Hedges was the keynote speaker at the conference
sponsored by the Connecticut Coalition to Stop Indefinite Detention. The
gathering also featured workshops and panel discussions on issues related to prisoners,
discrimination against Muslims, deportations, drones, unlawful detentions and
other civil liberties subjects.
A 20-year foreign correspondent who
reported in East Germany
and Czechoslovakia
under communist rule, as well as in El Salvador
and Guatemala during
the civil wars in the 1980s, Hedges said the United
States is taking on many of the
characteristics of the dictatorial regimes he once covered.
Under the guise of
fighting terrorism, a vast surveillance apparatus has been set up through the
National Security Agency and the FBI, which allows the government to learn everything
about you --- who you are communicating with, what your views are, what your
activities are, where you travel, and if you’ve had any personal issues or
problems in the past.
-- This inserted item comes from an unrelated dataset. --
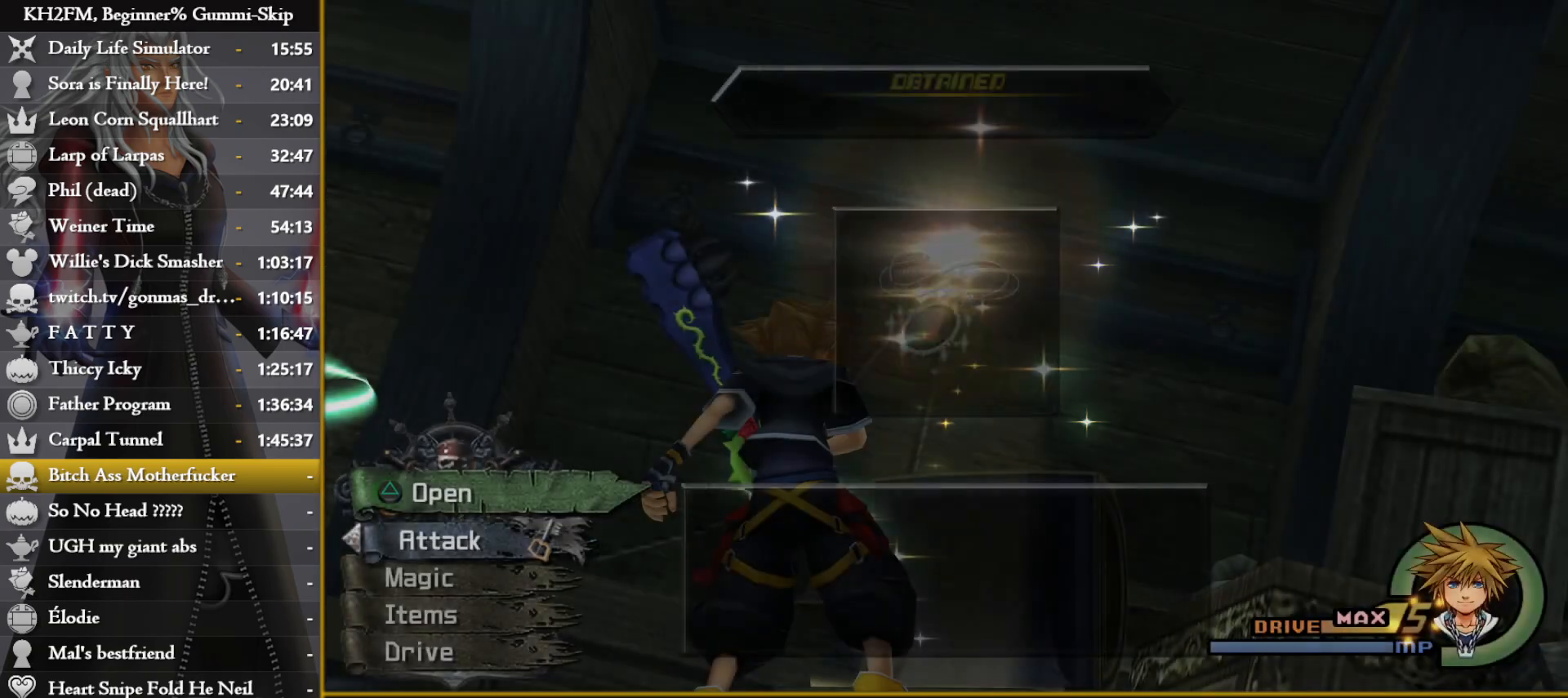
{"buttons": [], "left_stick": "down-right", "right_stick": "down-right", "events": [[217, "right_stick", "down-right"]]}
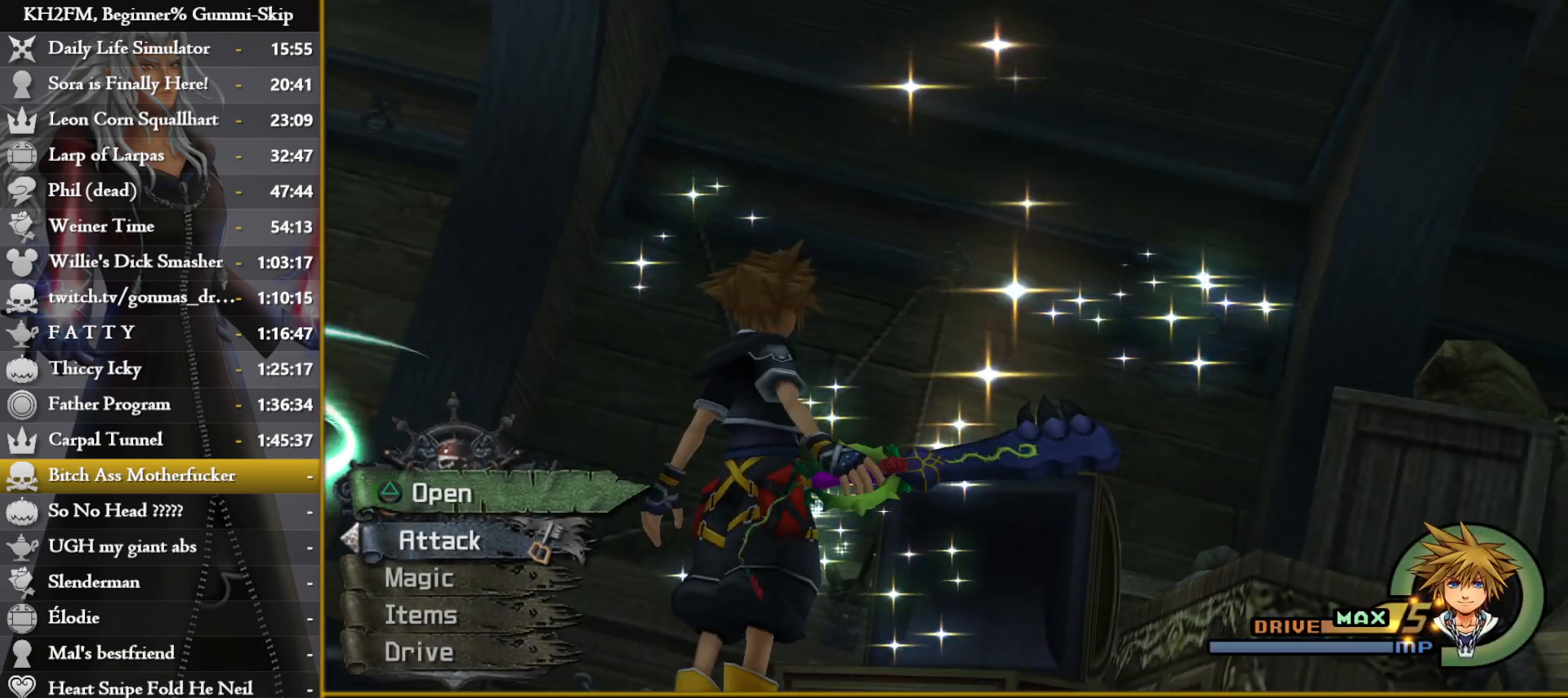
{"buttons": [], "left_stick": "right", "right_stick": "down-right", "events": [[333, "left_stick", "right"]]}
As whistleblower Edward Snowden revealed, the NSA sweeps
up phone calling “metadata” of all Americans as well as their emails.
The FBI, through legislation passed after 911, can secretly gain your personal information by issuing warrantless National Security Letters to anyone --- your employer, your bank, your doctor, your friends or a library, Hedges said. They also have the technical capabilities through cell phones and GPS systems to track your geographical movements.
The FBI, through legislation passed after 911, can secretly gain your personal information by issuing warrantless National Security Letters to anyone --- your employer, your bank, your doctor, your friends or a library, Hedges said. They also have the technical capabilities through cell phones and GPS systems to track your geographical movements.
Moreover, “they will store this
information for perpetuity in government computers,” Hedges said.
Additionally, under the Section
1021 provision of the National Defense Authorization Act, the government now
has the power to arrest an American citizen simply on the basis that they might
be linked to terrorists, place them in jail, and hold them indefinitely,
without due process. And, as has happened under Barack Obama, the President can
order the assassination of American citizens, if it is determined such
individuals are terrorists.
Chris Hedges speaks on the surveillance state |
Hedges said that those who try to
expose illegal behavior by the government are “hunted down” and pay a heavy price. He
pointed to Chelsea Manning, an Army officer who released military files to
divulge war crimes by U.S.
soldiers, and then was tried on espionage charges; and Snowden, who released
classified files to reveal the unconstitutional NSA spying program, and then
had to flee the country to avoid prosecution.
“This is
always the way totalitarian secret police forces work --- the SS, the KGB, the
East German Stasi,” said Hedges. “Dissent is criminalized, truth is hidden.”
As the laws were
passed and court decisions handed down which enabled the surveillance state,
Constitutional provisions such as the 4th Amendment and its
guarantee of privacy, have been shredded, Hedges said.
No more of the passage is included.